Oka et Octobre 1970, ces crises soeurs

La crise d’Oka, essai d’Émilie Guilbeault-Cayer, tombe pile. Il réinterprète les événements de 1990, les compare à ceux d’Octobre 1970 et dévoile un Québec où les rapprochements dépassent les différences. La jeune historienne a donné à son livre un sous-titre inspirant: Au-delà des barricades. Elle y souligne qu’à Oka, en banlieue de Montréal, l’extrême tension de 78 jours, durant l’été 1990, entre des Warriors mohawks masqués, lourdement armés, et les forces de l’ordre (la Sûreté du Québec, puis un régiment francophone de l’armée canadienne), devint, grâce aux médias, «le symbole mondial des revendications autochtones et de l’incompréhension régnant dans ce domaine».


La mort d’un agent de la SQ, la participation au conflit des Mohawks de Kanesatake (Oka), de Kahnawake, sur la Rive-Sud, et d’Akwesasne (Saint-Régis), les dissensions entre les Warriors (liés à la contrebande, aux casinos) et les traditionalistes qui, pacifiques, se réclament de la spiritualité iroquoise, entremêlent violence, solidarité amérindienne et désunion des protestataires. Les relations entre l’État québécois et les autochtones, pourtant prometteuses sous René Lévesque (de 1976 à 1985), sont bouleversées.


Réforme


La reconnaissance en 1983 par le gouvernement péquiste des peuples aborigènes comme «nations distinctes» et de leurs «droits de souveraineté», à l’intérieur du Québec, ne pouvait se concrétiser à moins d’une réforme de la Constitution canadienne, puisque la question autochtone est de compétence fédérale. Comme Lévesque était en froid avec Ottawa depuis le rapatriement en 1982 de la Constitution sans l’aval du Québec, toute évolution constructive devenait impossible.

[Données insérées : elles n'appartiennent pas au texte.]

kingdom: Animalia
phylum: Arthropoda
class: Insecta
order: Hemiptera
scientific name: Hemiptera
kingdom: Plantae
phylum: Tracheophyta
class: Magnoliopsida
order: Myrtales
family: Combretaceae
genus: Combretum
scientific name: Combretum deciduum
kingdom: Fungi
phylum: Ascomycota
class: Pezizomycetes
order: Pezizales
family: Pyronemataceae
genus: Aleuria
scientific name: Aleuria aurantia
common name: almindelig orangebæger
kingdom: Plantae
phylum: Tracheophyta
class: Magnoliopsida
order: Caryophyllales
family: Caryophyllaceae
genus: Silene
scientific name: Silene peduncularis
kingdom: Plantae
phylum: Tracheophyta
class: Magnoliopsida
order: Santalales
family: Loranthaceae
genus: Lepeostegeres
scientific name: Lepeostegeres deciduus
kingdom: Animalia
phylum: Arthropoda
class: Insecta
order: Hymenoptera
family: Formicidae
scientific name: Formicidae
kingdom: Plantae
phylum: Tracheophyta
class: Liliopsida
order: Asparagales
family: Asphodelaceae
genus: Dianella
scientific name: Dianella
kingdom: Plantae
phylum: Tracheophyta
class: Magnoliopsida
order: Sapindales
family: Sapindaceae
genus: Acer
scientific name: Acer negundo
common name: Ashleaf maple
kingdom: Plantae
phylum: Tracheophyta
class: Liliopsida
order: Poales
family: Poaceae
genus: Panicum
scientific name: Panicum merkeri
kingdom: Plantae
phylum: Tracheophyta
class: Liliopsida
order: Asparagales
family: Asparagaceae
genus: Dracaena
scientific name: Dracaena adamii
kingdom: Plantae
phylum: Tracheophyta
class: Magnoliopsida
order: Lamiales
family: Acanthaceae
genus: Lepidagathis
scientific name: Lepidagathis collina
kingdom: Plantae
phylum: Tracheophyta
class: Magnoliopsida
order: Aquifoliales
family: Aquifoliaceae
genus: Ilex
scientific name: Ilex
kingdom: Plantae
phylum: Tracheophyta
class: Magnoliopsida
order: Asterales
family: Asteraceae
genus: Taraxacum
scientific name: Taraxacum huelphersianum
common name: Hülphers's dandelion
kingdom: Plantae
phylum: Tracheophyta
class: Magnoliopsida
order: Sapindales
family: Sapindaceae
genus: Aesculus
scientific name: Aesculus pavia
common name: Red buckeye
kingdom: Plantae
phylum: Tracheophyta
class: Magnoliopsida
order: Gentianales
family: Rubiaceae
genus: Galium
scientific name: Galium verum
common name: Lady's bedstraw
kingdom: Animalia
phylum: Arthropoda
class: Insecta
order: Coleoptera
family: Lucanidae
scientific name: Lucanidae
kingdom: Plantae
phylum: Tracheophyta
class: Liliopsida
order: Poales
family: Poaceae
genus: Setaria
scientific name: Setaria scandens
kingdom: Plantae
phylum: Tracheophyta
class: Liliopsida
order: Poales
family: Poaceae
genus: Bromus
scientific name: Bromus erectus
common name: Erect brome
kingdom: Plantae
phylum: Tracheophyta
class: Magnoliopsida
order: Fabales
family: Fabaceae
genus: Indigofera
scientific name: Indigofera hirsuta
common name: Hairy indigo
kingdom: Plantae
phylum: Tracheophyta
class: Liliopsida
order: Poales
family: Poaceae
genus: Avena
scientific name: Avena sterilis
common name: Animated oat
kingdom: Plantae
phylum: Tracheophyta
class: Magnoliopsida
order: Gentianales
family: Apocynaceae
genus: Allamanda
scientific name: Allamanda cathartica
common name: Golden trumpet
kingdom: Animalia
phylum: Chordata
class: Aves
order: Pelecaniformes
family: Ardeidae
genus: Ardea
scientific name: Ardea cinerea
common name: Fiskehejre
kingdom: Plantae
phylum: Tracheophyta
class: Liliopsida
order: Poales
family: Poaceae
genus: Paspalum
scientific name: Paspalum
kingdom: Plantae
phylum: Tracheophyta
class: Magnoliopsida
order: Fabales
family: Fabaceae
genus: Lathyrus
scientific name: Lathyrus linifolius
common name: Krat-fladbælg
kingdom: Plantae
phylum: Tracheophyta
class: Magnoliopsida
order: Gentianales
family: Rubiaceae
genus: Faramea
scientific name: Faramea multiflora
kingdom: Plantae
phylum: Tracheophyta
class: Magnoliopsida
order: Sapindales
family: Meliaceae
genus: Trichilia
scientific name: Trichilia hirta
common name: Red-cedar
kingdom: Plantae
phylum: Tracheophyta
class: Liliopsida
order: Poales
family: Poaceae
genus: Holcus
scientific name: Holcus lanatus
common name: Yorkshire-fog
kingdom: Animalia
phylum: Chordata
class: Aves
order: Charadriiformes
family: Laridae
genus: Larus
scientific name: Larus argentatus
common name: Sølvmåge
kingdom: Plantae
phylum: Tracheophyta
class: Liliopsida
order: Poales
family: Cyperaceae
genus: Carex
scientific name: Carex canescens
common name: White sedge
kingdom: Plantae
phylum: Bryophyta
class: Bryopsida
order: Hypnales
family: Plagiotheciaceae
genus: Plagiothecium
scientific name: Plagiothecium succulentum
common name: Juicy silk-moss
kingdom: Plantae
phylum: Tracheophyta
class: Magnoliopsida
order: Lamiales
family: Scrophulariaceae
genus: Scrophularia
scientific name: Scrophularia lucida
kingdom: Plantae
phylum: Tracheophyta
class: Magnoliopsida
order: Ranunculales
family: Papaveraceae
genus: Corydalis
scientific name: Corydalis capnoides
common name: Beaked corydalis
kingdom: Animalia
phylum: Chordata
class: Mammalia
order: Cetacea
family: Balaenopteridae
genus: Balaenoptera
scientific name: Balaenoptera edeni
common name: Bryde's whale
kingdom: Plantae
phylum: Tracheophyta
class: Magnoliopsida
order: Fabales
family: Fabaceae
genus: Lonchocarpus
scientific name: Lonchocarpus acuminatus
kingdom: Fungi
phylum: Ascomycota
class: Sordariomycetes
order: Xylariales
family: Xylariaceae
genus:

Émilie Guilbeault-Cayer a l’intelligence d’établir que les deux grandes revendications identitaires dans la Confédération canadienne, l’autochtone et la québécoise, sont si stratégiquement reliées qu’elles paraissent empiéter l’une sur l’autre. Elle fait un parallèle au symbolisme puissant : à Oka et en octobre 1970, un groupe revendicateur et violent se heurte au gouvernement québécois du libéral Robert Bourassa et à son grand frère l’État canadien, un homme meurt, l’armée intervient…


En Nouvelle-France, surtout après la Grande Paix de Montréal (1701), les ancêtres des Amérindiens et ceux des Québécois cheminèrent côte à côte, mais la Conquête britannique rompit cet équilibre. Tirant leçon de la crise d’Oka, un gouvernement péquiste signe en 2002 la paix des braves avec les Cris. «Excellent exemple» de progrès, note Émilie Guilbeault-Cayer. Deux nations dominées sont faites pour se comprendre. La plus humiliée reste toujours le miroir subliminal de l’autre.